Matthew Liberatore, PhD, John F. Connelly Endowed Chair in Management; Professor, Management & Operations, and Sue Metzger, Professor of the Practice, Information Systems, had the opportunity to incorporate this technology into their respective classes. In Dr. Liberatore’s data analytics module of Business Analytics, students worked in groups in the Gmelich Lab where the VR headsets—called Head Mounted Devices (HMD’s) are located. Once in the lab, students were tasked to forecast real estate prices, ultimately interacting with the data in a whole new reality.

“Students were able to visually identify outliers and develop forecasting models to predict real estate prices,” noted Dr. Liberatore. “This is a whole new approach to data analysis where students become engaged in the virtual space while working with the data set, much like playing a virtual reality game.”

In Dashboard Analytics, the MBA class taught by Professor Metzger, students explored large data sets and searched for correlations that would tell a story. “Because they had six dimensions to work with, they were able to highlight multi-dimensional relationships and commonalities between clusters of data,” Metzger said.
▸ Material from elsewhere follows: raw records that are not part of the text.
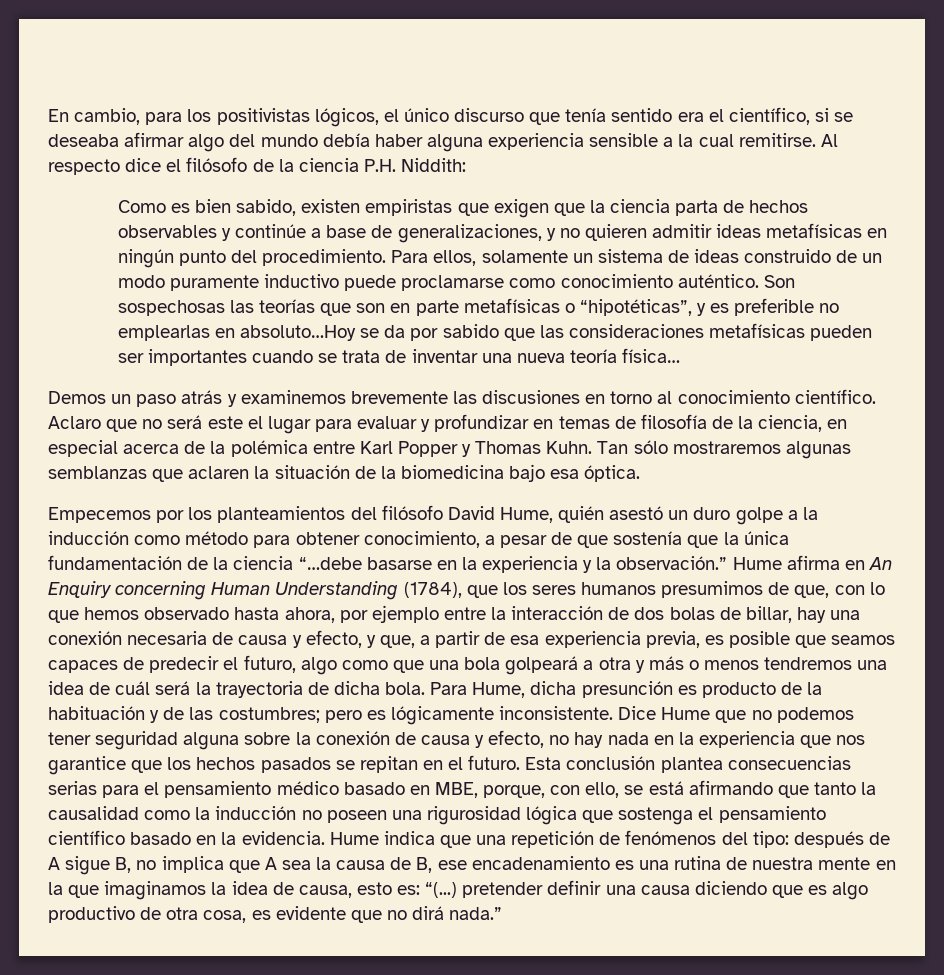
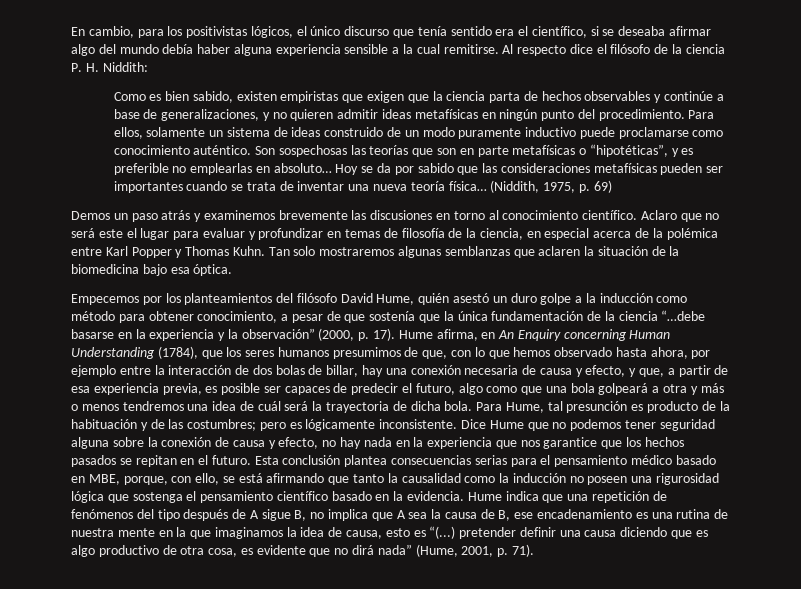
[363,159,396,172] P.H. -> [71,63,99,72] P. H.
[240,325,357,341] absoluto…Hoy -> [273,163,359,175] absoluto… Hoy
(681, 355) none -> [490,180,612,193] (Niddith, 1975, p. 69)
[633,440,668,454] sólo -> [293,246,316,256] solo
[616,555,840,570] observación.” Hume afirma -> [241,328,478,341] observación” (2000, p. 17). Hume afirma,
[795,635,896,648] que seamos -> [263,386,281,393] ser
[530,681,577,695] dicha -> [547,401,563,411] tal
[752,831,789,848] tipo: -> [157,509,180,521] tipo
[397,885,421,895] es: -> [413,530,426,537] es
[449,907,503,920] nada.” -> [377,544,534,557] nada” (Hume, 2001, p. 71).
She further noted, “Most students came back and were surprised by how much it helped them find the story they wanted to tell.” Exposure to this technology provides students with the skills that employers are looking to develop and allows them to understand these models in an increasingly impactful way.

After such positive experiences with this software, the professors hope to continue teaching it in the future. With the uncertainty of COVID-19, plans for the use of the VR technology in the coming semesters are uncertain. Regardless of where we find ourselves in the coming months, one thing is sure: virtual reality is here, and it’s revolutionizing the way students and businesses interact with data.